Personal information
- Full name: Dean Andrew Burrows
- Born: 20 June 1966 (age 60) Peterlee, County Durham, England
- Batting: Right-handed
- Bowling: Right-arm medium-fast

Domestic team information
- 1984–1987: Gloucestershire
- 1984–1987: Durham

Career statistics
| Competition | First-class | List A |
| Matches | 2 | 2 |
| Runs scored | 0 | 1 |
| Batting average | 0.00 | – |
| 100s/50s | –/– | –/– |
| Top score | 0 | 1* |
| Balls bowled | 144 | 78 |
| Wickets | – | 2 |
| Bowling average | – | 35.00 |
| 5 wickets in innings | – | – |
| 10 wickets in match | – | – |
| Best bowling | – | 1/32 |
| Catches/stumpings | –/– | 2/– |
- Source: Cricinfo, 30 July 2011

= Dean Burrows =

English cricketer

Dean Andrew Burrows (born 20 June 1966) is a former English cricketer. Burrows was a right-handed batsman who bowled right-arm medium-fast. He was born in Peterlee, County Durham.
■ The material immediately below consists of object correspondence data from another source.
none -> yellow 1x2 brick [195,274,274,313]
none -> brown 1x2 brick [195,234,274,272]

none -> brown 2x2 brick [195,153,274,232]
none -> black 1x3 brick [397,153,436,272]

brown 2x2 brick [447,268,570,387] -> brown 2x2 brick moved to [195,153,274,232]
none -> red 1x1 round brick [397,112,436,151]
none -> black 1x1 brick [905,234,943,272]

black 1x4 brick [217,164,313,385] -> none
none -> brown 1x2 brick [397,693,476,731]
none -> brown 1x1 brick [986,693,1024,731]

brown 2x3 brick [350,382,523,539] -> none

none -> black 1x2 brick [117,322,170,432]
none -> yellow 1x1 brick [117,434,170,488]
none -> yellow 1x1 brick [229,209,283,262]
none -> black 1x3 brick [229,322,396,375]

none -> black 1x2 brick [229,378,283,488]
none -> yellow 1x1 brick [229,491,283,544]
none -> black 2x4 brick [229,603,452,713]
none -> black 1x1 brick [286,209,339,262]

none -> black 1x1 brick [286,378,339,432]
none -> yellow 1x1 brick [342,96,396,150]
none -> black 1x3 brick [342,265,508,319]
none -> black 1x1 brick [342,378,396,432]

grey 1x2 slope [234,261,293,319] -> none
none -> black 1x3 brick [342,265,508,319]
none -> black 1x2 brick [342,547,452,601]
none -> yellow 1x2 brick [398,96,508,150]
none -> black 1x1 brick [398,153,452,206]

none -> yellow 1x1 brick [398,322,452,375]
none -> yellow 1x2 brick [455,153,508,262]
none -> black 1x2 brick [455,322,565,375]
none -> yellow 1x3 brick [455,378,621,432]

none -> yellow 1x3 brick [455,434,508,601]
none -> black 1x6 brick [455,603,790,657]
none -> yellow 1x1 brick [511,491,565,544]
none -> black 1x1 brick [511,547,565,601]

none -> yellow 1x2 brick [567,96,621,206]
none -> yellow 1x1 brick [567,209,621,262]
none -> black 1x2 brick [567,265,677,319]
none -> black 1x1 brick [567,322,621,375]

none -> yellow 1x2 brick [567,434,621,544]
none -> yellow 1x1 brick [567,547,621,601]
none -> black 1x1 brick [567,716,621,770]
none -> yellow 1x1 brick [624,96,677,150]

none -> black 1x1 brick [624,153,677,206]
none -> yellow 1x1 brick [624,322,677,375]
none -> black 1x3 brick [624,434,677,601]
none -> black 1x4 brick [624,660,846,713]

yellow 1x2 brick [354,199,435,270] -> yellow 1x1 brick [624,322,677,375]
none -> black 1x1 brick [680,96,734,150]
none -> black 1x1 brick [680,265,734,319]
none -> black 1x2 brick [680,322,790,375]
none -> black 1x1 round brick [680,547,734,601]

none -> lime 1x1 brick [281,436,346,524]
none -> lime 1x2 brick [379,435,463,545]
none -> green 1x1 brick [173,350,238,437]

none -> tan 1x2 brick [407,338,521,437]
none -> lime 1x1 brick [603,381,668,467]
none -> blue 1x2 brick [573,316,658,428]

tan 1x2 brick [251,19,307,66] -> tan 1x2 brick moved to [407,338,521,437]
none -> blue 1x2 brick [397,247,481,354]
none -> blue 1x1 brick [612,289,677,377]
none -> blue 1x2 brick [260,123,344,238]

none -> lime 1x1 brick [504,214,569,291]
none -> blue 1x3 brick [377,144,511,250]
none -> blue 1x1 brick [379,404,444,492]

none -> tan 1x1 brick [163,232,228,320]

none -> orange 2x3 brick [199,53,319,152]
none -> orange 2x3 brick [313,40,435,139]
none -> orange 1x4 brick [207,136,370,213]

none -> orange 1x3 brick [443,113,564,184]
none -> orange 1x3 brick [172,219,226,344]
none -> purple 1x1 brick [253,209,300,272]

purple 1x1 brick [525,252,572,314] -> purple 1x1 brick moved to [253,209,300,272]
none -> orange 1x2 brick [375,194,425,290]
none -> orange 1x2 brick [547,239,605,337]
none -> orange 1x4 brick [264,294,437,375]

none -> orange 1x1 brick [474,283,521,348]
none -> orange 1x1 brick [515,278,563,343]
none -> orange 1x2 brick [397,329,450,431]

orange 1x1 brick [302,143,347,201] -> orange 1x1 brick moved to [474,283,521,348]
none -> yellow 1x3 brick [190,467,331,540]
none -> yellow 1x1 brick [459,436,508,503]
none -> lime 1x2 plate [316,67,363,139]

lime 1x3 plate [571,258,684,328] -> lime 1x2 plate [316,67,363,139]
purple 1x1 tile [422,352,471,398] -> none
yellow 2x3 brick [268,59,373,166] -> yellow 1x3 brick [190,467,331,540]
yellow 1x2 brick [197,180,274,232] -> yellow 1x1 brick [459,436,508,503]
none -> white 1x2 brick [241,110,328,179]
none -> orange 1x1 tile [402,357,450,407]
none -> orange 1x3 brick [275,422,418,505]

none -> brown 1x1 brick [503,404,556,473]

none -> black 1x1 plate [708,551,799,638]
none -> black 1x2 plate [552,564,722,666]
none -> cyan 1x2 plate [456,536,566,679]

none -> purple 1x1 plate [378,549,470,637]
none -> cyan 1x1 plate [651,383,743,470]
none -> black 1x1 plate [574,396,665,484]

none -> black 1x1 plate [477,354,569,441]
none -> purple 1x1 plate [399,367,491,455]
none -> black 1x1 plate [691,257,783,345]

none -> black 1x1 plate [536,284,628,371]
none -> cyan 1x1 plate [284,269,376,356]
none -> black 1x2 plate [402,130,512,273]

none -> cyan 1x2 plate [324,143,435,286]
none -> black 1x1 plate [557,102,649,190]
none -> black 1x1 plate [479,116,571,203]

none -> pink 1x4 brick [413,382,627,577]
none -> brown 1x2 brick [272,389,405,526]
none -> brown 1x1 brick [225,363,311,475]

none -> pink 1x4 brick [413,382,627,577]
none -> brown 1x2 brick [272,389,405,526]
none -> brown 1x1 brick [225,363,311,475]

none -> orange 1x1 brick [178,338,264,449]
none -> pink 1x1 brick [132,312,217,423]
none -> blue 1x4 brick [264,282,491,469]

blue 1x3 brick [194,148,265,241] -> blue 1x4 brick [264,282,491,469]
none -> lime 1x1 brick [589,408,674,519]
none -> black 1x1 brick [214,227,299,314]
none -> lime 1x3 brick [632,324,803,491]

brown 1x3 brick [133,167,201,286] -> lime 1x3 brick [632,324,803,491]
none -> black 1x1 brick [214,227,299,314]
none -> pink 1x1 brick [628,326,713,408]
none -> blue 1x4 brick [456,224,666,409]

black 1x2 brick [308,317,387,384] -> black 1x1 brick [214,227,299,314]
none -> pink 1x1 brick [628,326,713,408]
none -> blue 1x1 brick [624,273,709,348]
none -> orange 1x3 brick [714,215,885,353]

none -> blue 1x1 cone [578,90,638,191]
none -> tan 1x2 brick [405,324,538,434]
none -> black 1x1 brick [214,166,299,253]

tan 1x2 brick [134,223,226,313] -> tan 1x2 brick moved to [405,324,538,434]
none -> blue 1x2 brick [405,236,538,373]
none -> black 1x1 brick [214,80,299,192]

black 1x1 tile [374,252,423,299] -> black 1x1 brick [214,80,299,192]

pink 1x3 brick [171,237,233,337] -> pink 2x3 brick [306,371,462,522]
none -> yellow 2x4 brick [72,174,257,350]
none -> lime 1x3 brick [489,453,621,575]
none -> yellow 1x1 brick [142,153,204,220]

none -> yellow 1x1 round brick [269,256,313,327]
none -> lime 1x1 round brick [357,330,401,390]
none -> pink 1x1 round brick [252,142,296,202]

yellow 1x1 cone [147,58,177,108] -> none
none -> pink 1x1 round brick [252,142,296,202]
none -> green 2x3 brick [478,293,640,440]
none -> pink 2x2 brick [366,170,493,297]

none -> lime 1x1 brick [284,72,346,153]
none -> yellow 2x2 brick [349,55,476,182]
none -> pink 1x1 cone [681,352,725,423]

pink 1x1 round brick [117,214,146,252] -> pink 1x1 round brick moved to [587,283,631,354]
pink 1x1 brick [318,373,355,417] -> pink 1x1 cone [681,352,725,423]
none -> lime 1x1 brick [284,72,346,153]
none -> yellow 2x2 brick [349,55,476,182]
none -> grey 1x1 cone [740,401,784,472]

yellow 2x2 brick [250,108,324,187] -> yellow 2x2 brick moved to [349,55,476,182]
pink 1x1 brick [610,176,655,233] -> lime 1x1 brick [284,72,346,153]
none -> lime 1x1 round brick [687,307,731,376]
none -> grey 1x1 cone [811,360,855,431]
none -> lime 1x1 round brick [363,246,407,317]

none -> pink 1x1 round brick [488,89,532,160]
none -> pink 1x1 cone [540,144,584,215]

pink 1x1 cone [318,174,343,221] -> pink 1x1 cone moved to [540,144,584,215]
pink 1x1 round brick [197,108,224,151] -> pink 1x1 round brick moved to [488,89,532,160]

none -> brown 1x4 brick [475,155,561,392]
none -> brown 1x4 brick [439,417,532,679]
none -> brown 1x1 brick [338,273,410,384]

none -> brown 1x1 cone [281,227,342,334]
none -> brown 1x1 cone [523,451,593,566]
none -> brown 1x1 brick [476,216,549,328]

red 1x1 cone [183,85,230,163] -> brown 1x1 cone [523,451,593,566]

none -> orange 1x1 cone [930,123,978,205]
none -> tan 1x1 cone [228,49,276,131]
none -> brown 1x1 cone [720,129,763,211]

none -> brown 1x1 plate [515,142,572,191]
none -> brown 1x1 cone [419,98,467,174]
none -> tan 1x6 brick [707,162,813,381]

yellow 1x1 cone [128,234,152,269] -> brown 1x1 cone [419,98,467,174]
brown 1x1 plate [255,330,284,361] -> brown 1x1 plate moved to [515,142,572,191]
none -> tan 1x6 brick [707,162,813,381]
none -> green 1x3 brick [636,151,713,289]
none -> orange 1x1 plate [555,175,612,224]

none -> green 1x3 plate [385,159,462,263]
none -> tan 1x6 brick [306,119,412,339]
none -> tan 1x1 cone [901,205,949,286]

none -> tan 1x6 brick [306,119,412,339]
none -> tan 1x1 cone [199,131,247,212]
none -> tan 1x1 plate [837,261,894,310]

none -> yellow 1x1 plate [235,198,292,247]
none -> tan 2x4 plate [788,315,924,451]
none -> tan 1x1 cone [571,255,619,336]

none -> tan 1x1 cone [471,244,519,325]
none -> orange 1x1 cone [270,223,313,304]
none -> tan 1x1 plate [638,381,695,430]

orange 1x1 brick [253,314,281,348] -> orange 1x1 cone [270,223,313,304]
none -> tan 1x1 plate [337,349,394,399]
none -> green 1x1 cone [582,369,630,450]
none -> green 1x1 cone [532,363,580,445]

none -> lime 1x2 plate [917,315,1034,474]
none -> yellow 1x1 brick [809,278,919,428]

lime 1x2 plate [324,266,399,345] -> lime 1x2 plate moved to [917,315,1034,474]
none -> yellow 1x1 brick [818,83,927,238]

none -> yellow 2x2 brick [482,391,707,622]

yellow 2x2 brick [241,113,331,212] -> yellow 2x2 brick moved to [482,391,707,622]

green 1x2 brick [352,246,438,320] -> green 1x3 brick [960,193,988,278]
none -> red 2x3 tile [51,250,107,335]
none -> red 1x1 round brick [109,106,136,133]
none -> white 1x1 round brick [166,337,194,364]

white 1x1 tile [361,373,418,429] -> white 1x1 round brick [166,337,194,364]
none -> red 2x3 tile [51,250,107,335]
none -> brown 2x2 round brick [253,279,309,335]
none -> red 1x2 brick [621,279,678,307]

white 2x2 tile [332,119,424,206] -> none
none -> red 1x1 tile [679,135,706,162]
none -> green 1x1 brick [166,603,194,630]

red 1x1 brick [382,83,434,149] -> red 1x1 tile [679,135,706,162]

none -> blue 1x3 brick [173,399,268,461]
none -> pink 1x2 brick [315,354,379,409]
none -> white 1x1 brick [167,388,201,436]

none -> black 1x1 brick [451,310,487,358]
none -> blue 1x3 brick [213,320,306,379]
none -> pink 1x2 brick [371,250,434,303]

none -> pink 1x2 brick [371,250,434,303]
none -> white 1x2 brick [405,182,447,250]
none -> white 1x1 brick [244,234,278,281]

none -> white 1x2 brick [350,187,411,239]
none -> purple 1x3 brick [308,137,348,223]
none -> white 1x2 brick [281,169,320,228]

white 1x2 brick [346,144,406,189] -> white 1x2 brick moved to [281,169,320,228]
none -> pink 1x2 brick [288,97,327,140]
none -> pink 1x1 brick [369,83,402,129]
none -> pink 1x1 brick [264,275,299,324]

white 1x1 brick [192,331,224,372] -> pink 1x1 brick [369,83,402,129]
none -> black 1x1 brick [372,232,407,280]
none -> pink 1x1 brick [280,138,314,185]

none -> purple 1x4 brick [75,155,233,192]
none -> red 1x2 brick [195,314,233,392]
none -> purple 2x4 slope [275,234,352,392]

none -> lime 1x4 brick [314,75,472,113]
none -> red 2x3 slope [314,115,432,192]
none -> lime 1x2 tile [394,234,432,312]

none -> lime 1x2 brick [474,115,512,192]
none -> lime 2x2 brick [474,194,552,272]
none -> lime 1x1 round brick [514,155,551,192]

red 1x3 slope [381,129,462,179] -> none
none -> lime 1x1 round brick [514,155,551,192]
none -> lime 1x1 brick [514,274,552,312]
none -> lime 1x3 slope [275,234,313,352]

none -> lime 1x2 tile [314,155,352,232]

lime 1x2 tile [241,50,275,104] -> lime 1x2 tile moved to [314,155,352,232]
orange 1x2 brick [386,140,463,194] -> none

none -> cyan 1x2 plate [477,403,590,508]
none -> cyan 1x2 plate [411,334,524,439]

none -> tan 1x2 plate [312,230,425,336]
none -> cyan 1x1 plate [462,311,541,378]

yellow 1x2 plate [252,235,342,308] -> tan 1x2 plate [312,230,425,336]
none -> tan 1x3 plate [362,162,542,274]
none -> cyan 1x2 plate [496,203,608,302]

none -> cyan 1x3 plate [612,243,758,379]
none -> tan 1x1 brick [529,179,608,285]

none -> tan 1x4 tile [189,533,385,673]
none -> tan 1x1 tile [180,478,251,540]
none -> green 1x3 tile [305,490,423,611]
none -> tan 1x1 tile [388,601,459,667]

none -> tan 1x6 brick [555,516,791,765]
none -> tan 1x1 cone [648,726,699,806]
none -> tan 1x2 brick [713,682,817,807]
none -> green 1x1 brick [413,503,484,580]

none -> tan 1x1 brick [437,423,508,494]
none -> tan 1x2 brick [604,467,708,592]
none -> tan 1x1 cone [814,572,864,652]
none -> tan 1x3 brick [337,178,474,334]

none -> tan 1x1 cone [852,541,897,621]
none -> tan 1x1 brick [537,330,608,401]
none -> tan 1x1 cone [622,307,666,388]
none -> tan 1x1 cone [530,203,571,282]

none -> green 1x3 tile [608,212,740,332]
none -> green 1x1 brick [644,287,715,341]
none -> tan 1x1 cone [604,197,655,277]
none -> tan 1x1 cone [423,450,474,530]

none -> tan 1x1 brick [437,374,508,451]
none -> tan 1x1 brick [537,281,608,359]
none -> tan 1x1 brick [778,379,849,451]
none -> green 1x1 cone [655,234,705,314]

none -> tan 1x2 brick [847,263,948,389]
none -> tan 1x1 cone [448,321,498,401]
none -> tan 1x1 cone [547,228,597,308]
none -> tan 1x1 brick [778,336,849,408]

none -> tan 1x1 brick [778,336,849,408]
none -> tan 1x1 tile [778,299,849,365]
Burrows made his debut in county cricket for Durham in the 1984 Minor Counties Championship against Bedfordshire. He would go on to play Minor counties cricket on an infrequent basis for Durham until 1987, making a total of 5 Minor Counties Championship appearances and a single MCCA Knockout Trophy appearance. In the same season that he made his debut for Durham in, he also made his first-class debut for Gloucestershire against Essex in the 1984 County Championship. He made a further first-class appearance, which came in 1987 against Oxford University in 1990. His first-class appearances were without success, with Burrows not scoring any runs and bowling a total of 24 wicket-less overs. He also played the same number of List A matches for the county, against Essex in the 1984 John Player Special League and Worcestershire in the 1986 John Player Special League. He took 2 wickets in these matches at an average of 35.00, with best figures of 1/32. Having spent the majority of his time at Gloucestershire playing in the Second XI, Burrows left the county at the end of the 1987 season.